OSLO, (Reuters) – Three men were arrested in Norway and Germany yesterday on suspicion of plotting attacks and of having links to al Qaeda as well as people under investigation in the United States and Britain, Norwegian police said.
Two of the men were arrested in the Oslo region while Norwegian media said the third man was a Norwegian resident who was detained during a visit to the German city of Duisburg.
“We believe this group has had links to people abroad who can be linked to al Qaeda, and to people who are involved in investigations in other countries, among others the United States and Britain,” said Janne Kristiansen, who heads the Police Security Service (PST).

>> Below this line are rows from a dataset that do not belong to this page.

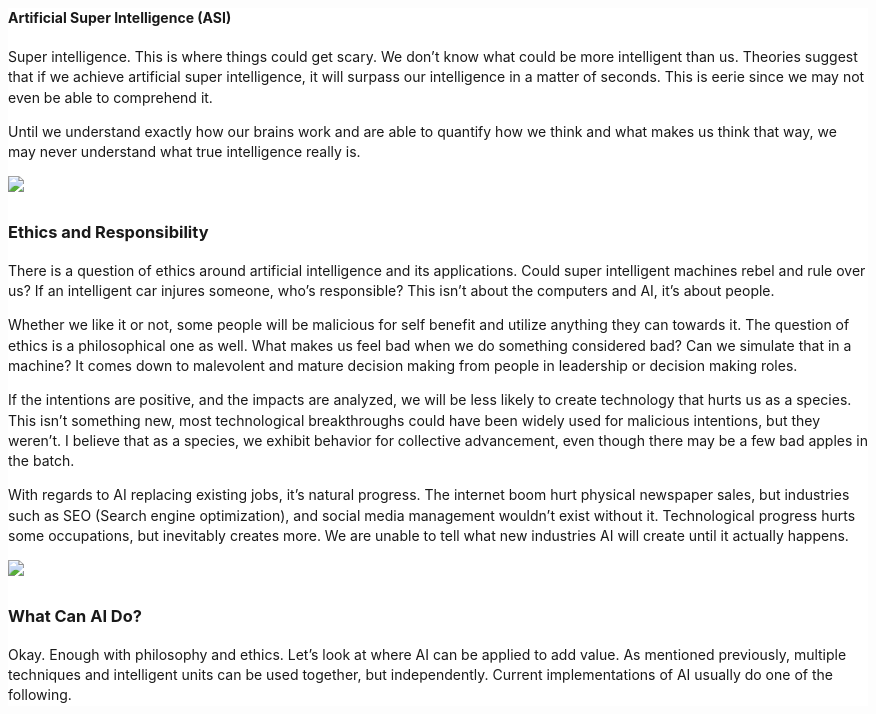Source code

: #### Artificial Super Intelligence (ASI)

Super intelligence. This is where things could get scary. We don’t know what could be more intelligent than us. Theories suggest that if we achieve artificial super intelligence, it will surpass our intelligence in a matter of seconds. This is eerie since we may not even be able to comprehend it.

Until we understand exactly how our brains work and are able to quantify how we think and what makes us think that way, we may never understand what true intelligence really is.







![](https://cdn-images-1.medium.com/max/2000/1*nVppAdz58mP4ZFq8BGR9CA.png)







### Ethics and Responsibility

There is a question of ethics around artificial intelligence and its applications. Could super intelligent machines rebel and rule over us? If an intelligent car injures someone, who’s responsible? This isn’t about the computers and AI, it’s about people.

Whether we like it or not, some people will be malicious for self benefit and utilize anything they can towards it. The question of ethics is a philosophical one as well. What makes us feel bad when we do something considered bad? Can we simulate that in a machine? It comes down to malevolent and mature decision making from people in leadership or decision making roles.

If the intentions are positive, and the impacts are analyzed, we will be less likely to create technology that hurts us as a species. This isn’t something new, most technological breakthroughs could have been widely used for malicious intentions, but they weren’t. I believe that as a species, we exhibit behavior for collective advancement, even though there may be a few bad apples in the batch.

With regards to AI replacing existing jobs, it’s natural progress. The internet boom hurt physical newspaper sales, but industries such as SEO (Search engine optimization), and social media management wouldn’t exist without it. Technological progress hurts some occupations, but inevitably creates more. We are unable to tell what new industries AI will create until it actually happens.







![](https://cdn-images-1.medium.com/max/2000/1*G6K2MOuFLX1RjK6ALXgDbw.png)







### What Can AI Do?

Okay. Enough with philosophy and ethics. Let’s look at where AI can be applied to add value. As mentioned previously, multiple techniques and intelligent units can be used together, but independently. Current implementations of AI usually do one of the following.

In Washington, a U.S. official, who declined to be identified, said his government believed an al Qaeda operative, Saleh al-Somali, had had “a hand” in the plot before he was killed in a drone strike late last year. “He had a role in conjuring it up,” the official said, declining to elaborate. Somali was described by a U.S. counter-terrorism official at the time that his death was reported as a senior planner in al Qaeda’s core leadership.
Kristiansen did not give details of the plot nor say which country might have been the target of a planned attack. Norway, which has troops in Afghanistan as part of a NATO-led mission, has never had an al Qaeda-led attack on its soil.
She declined to comment on whether there was a link to arrests in the United States and Britain.
On Wednesday, the United States charged five men with plotting to bomb New York City’s subway system and attack an unidentified target in Britain under orders from al Qaeda leaders in Pakistan.